Most joint disease in pets is degenerative due to ‘wear and tear’ with aging.  Extra weight also puts more strain on joints.  A few immune conditions do occur, like rheumatism, but these are rare. Dogs and cats with joint injuries commonly have arthritis in later life.  Congenital problems like hip or elbow dysplasia (more common in larger breeds) also lead to arthritis later in life.

We cannot cure osteoarthritis but we have products to slow down the cartilage deterioration. Early treatment generally brings about better results. Arthritis pain is not constant, so treatment plans are tailored to meet the needs of each animal.


Pain relief is our primary concern as veterinarians. There are many anti-inflammatory medications we can use. Some medications may have side-effects and we will discuss these with you. NEVER give human medications to your animals.  A tiny amount of Paracetamol can be fatal.

Chondroprotective agents help to preserve cartilage by inhibiting destructive enzymes and helping new cartilage to grow. There are several brands available, some are injected by your vet and others are tablets. “Hubrihound” (green lip mussel extract) is available at the clinic too, often given along side pain relief.

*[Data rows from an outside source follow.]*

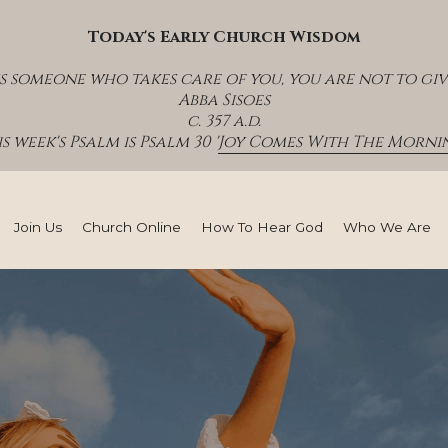
Today's Early Church Wisdom
s someone who takes care of you, you are not to giv
Abba Sisoes
c. 357 a.d.
s week's Psalm is Psalm 30 '
Joy Comes With The Mornin
Join Us
Church Online
How To Hear God
Who We Are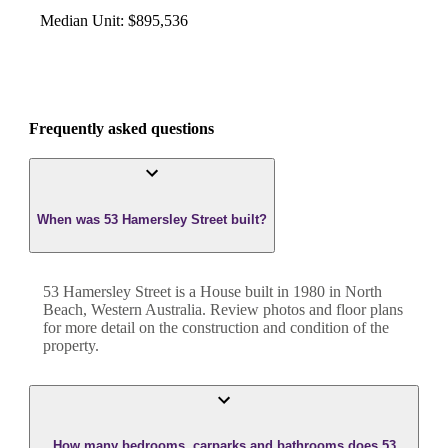
Median Unit
:
$895,536
Frequently asked questions
When was 53 Hamersley Street built?
53 Hamersley Street
is a
House
built in
1980
in
North
Beach
,
Western Australia
. Review photos and floor plans
for more detail on the construction and condition of the
property.
How many bedrooms, carparks and bathrooms does 53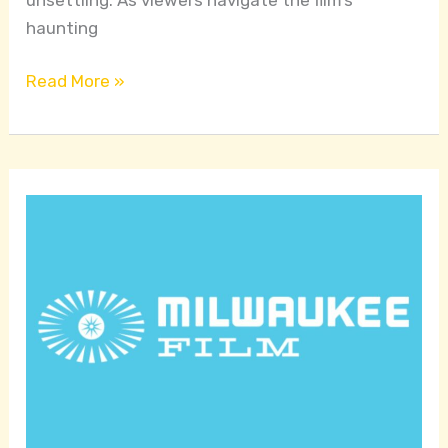
haunting
Read More »
Celebrating
Cinema
and
Community
in
Wisconsin:
A
Platform
for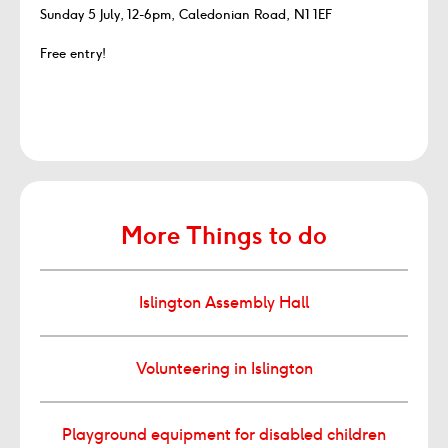
Sunday 5 July, 12-6pm, Caledonian Road, N1 1EF
Free entry!
More Things to do
Islington Assembly Hall
Volunteering in Islington
Playground equipment for disabled children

Controlled exercise is good at preventing acute flare episodes. Swimming is excellent as it is ‘weightless’. Do check entry and exit points to the water beforehand. In old dogs ‘pottering around’ at home is better than one long strenuous walk per day, so be aware of your pets limits.

Mild arthritis is alleviated by maintaining a slim figure! This can be a challenge in greedy patients and our nurses have several tricks to help them. Small changes in routine can give your dog their mobility back.

Prescription diets specially designed for joint support are available.  Hill j/d (for dogs and cats) and Eukanuba Joint Mobility (for dogs) are two we recommend. These foods contain chondroitin sulphate, a component cartilage and omega 3 fatty acids. They are effectively a medicine. We have been surprised at how effective they are on their own within a month, especially in cats that are tricky to get medication into.

A nice warm bed is always beneficial to a stiff jointed pet. A hammock style bed keeps dogs out of the way of cold floors and draughts or a thick sponge mattress is supportive and warm.

So please don’t dismiss your pet’s slowness or grumpiness on ageing, come and have a chat and see if arthritis pain is the answer.

Public Holidays

Over Easter we will be open on Saturday, but closed on Friday, Sunday and Monday.

On ANZAC Day we will be closed.

When we are closed, there is always a vet available on call for unexpected  emergencies as we know that your animals don’t keep nice tidy office hours!

Restraining Dogs Safely on Utes

There are specialized cages and harnesses that can be used to safely restrain dogs on a ute so if you are frequently travelling with your dog it is worth investing  in one of these.

If this isn’t an option, you can use a chain or lead to restrain your dog but there are some important points to keep in mind.

The chain should be attached by a swivel to an anchor point hard up against the vehicle cabin.  The other end of the chain should be fastened to the dog’s collar or harness with another swivel to prevent tangling.

The chain/lead should be long enough to stand up, lie down and move around but short enough to stop either the front or hind legs reaching either side of the tray when the dog is standing normally. If it’s too long the dog may end up being choked or dragged.